• Texto del ejercicio:
* * *
Un investigador asturiano descubre el caracol #MeToo

El catedrático de Zoología Jesús Ángel Ortea localiza un ejemplar que adquiere un tono violeta, el símbolo de la lucha de género, en una cueva submarina de La Palma

Jesús Ángel Ortea Rato
Jesús Ángel Ortea Rato

Santa Cruz de Tenerife

Un pequeño caracol marino de apenas 3 milímetros descubierto en una cueva de La Palma -una nueva especie para la ciencia del género «Gibberula»- ha sido bautizado como «Metoo» porque al ser conservado en alcohol su color adquiere un tono violeta, símbolo de la lucha por la igualdad de género. El animal fue hallado en diciembre de 2018 en las cuevas submarinas del Infierno, en la isla canaria de La Palma, por los investigadores Jesús Ángel Ortea, de la Universidad de Oviedo, y por Leopoldo Moro, del Servicio de Biodiversidad del Gobierno de Canarias.
* * *
• Entradas proporcionadas:

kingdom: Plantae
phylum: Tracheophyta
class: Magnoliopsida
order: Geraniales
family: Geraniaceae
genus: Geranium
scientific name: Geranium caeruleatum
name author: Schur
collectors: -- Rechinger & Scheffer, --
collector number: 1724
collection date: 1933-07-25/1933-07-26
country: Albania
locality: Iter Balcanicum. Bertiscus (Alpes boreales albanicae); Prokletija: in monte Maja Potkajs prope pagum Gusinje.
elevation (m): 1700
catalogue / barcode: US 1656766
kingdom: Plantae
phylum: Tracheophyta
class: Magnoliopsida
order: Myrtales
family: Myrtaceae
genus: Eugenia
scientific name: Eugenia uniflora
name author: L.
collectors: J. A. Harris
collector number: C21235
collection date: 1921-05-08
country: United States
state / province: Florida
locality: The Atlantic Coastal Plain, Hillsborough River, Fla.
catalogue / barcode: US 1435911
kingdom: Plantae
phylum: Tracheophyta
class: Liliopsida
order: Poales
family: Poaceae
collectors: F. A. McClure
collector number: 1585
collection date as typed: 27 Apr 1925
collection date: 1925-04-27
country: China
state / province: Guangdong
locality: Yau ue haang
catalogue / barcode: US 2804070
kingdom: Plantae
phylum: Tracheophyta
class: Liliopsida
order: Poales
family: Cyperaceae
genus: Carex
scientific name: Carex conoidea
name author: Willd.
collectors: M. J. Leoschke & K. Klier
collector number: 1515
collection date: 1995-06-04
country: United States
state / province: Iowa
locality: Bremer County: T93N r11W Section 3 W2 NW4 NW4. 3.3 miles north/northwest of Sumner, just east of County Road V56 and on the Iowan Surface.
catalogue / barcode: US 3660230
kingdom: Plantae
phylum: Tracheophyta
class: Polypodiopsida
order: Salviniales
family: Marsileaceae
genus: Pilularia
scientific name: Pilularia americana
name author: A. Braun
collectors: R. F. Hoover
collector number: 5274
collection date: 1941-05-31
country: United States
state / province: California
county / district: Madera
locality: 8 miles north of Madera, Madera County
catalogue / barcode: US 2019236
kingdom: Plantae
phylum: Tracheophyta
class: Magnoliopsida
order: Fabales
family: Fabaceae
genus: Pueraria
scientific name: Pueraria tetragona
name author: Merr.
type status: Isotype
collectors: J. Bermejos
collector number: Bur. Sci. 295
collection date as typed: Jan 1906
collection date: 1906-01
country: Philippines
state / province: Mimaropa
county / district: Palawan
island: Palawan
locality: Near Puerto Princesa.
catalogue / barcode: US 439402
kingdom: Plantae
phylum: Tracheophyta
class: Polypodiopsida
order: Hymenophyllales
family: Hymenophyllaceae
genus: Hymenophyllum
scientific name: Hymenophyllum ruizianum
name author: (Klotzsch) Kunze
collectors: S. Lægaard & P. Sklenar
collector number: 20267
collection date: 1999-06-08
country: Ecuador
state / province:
* * *
• Tareas por realizar:
[1] Transcriba sin cambios el fragmento de la noticia del caracol «Metoo» que empieza con las palabras que contienen «El catedrático de Zoología» y termina con «Gobierno de Canarias.».
[2] Retome, por favor, la noticia del caracol «Metoo» y continúela a partir de su última oración.

• Respuestas:
[1]
El catedrático de Zoología Jesús Ángel Ortea localiza un ejemplar que adquiere un tono violeta, el símbolo de la lucha de género, en una cueva submarina de La Palma

Jesús Ángel Ortea Rato
Jesús Ángel Ortea Rato

Santa Cruz de Tenerife

Un pequeño caracol marino de apenas 3 milímetros descubierto en una cueva de La Palma -una nueva especie para la ciencia del género «Gibberula»- ha sido bautizado como «Metoo» porque al ser conservado en alcohol su color adquiere un tono violeta, símbolo de la lucha por la igualdad de género. El animal fue hallado en diciembre de 2018 en las cuevas submarinas del Infierno, en la isla canaria de La Palma, por los investigadores Jesús Ángel Ortea, de la Universidad de Oviedo, y por Leopoldo Moro, del Servicio de Biodiversidad del Gobierno de Canarias.

[2]
Precisamente ambos indican en una entrevista a EFE que esta nueva especie para la ciencia pertenece al género «Gibberula», derivado del latín «gibber» que significa encorvado, ajustado al perfil curvado de las conchas, un perfil femenino. Los investigadores recolectaron tres ejemplares que han sido depositados en el Museo de la Naturaleza y Arqueología de Santa Cruz de Tenerife y en los ejemplares secos y con el animal dentro de la concha, la superficie es opaca, estriada y con una tonalidad rosada, que es más acentuada cuando el animal está conservado en alcohol porque el manto adquiere una coloración púrpura. En los animales vivos, la última vuelta es de color castaño, casi uniforme y poco transparente, aunque se pueden distinguir tres bandas claras que desaparecen cuando secan o se conservan en alcohol.

Al fijarlos en alcohol, el cuerpo de algunos ejemplares se vuelve de color púrpura y por ello los investigadores decidieron bautizar la nueva especie con la palabra «metoo», el grito de denuncia de la impunidad de los actos contra la dignidad de las mujeres y por su color violeta púrpura, el de la lucha por la igualdad. Al respecto, los investigadores llaman la atención sobre la gran similitud que hay entre la coloración de las conchas de los animales vivos de Gibberula metoo y Gibberula nuryana, ambas de ambientes cavernarios, pero sorprende lo diferentes que son sus conchas a igualdad de tamaño y lo distintos que son el pie y la cabeza de los animales vivos de ambas especies.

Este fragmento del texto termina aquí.